* [Directive a]: From the forum thread about the last date Indians could wipe out an English colony, write out the passage exactly, beginning at "I don't know, maybe" and stopping after "possibly the Second...".

* [Excerpted passage]:
Challenge: Last Possible Date Indians Could Wipe Out an English Colony

Title pretty much says it all. What is the latest date Indians could plausibly wipe out one of the original thirteen colonies?

By wiped out, I mean everyone either killed, captured, or forced flee the bounds of the colony. No time-travelers or space lizards, of course, (since this isn't in the ASB section) just Indians and possibly plausibly available Europeans, with the heavy lifting being done by Indians.

The wipe-out doesn't have to be permanent. If the territory involved gets reoccupied in twenty years it still counts. Reoccupation in ten years should probably be the minimum though.
 
I don't know, maybe an AH where Britain focusses on the 'First Empire' in America, but at the expense of the East India Company, leaving the Mughal Empire to somehow beat off the French, become a massive superpower, conquer the subcontinent, and eventually build up a massive naval strike force to crush perfidious Albion by removing its American colonies once and for all!
 
The First Anglo-Mysore War, possibly the Second...

If you're going to be snarky, you should really explain how Mysore would destroy one of the 13 colonies, as said in the OP.

As a general rule, very early. North of the Carolina's the ship had long sailed by 1700. Now in places like South Carolina and Georgia, where you had a tiny white population and large enslaved minorities to coopt, the potential lasted a little longer. IIRC, black and white combined the original Deep South had fewer than 5% of the American population come the Revolution. Plus the southern tribes tended to be a bit more populous. Even then though, you'd need to throw together a very substantial alliance of tribes to get very far. The OTL Cherokee wars didn't achieve much more than forcing themselves back across the Appalachians.
 
I think it could happen during King Philip's War. After all, most of the towns in New England were attacked, and I think half burned down. It was one of the most devastating wars in America.

Chart analysis data:
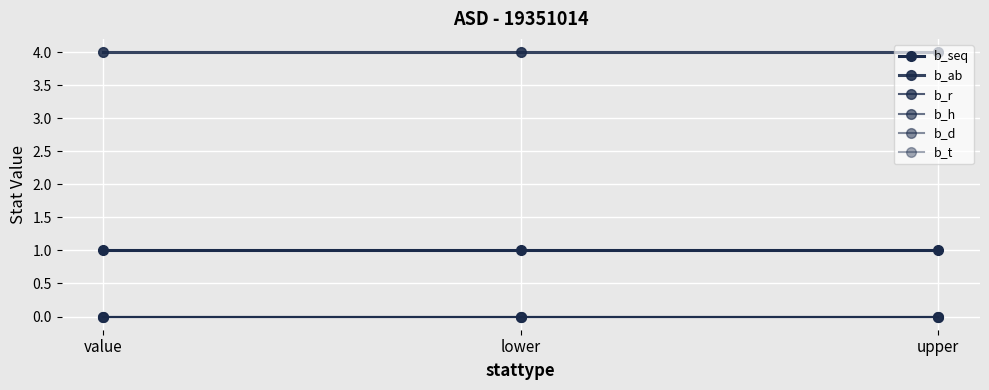

What is the label of the 1st point from the left?

value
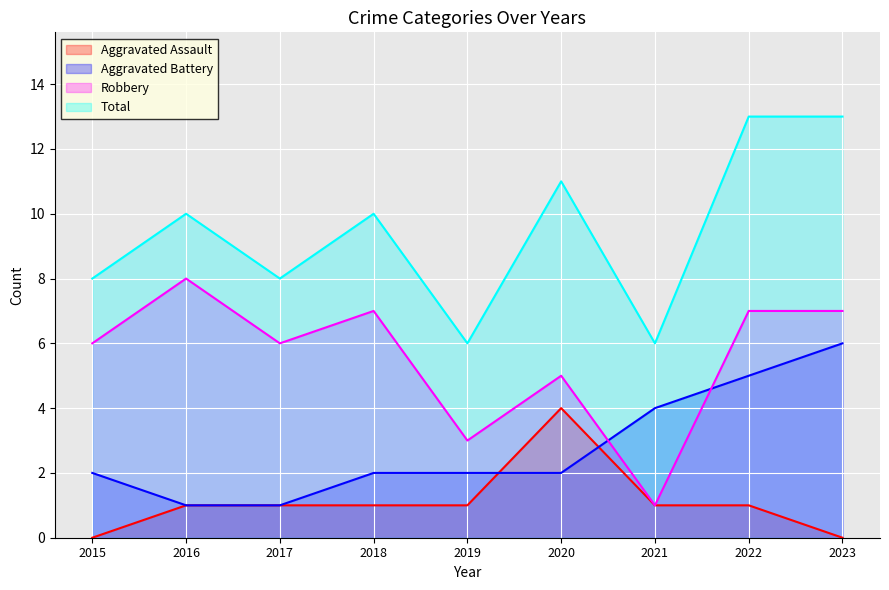

Reading left to right, extract all data points from this chart.

Aggravated Assault: 2015=0	2016=1	2017=1	2018=1	2019=1	2020=4	2021=1	2022=1	2023=0
Aggravated Battery: 2015=2	2016=1	2017=1	2018=2	2019=2	2020=2	2021=4	2022=5	2023=6
Robbery: 2015=6	2016=8	2017=6	2018=7	2019=3	2020=5	2021=1	2022=7	2023=7
Total: 2015=8	2016=10	2017=8	2018=10	2019=6	2020=11	2021=6	2022=13	2023=13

* [Directive b]: Return all of the chart analysis records above line for line, leaving out the pictures.

* [Solution a]:
I don't know, maybe an AH where Britain focusses on the 'First Empire' in America, but at the expense of the East India Company, leaving the Mughal Empire to somehow beat off the French, become a massive superpower, conquer the subcontinent, and eventually build up a massive naval strike force to crush perfidious Albion by removing its American colonies once and for all!
 
The First Anglo-Mysore War, possibly the Second...

* [Solution b]:
What is the label of the 1st point from the left?

value

Reading left to right, extract all data points from this chart.

Aggravated Assault: 2015=0	2016=1	2017=1	2018=1	2019=1	2020=4	2021=1	2022=1	2023=0
Aggravated Battery: 2015=2	2016=1	2017=1	2018=2	2019=2	2020=2	2021=4	2022=5	2023=6
Robbery: 2015=6	2016=8	2017=6	2018=7	2019=3	2020=5	2021=1	2022=7	2023=7
Total: 2015=8	2016=10	2017=8	2018=10	2019=6	2020=11	2021=6	2022=13	2023=13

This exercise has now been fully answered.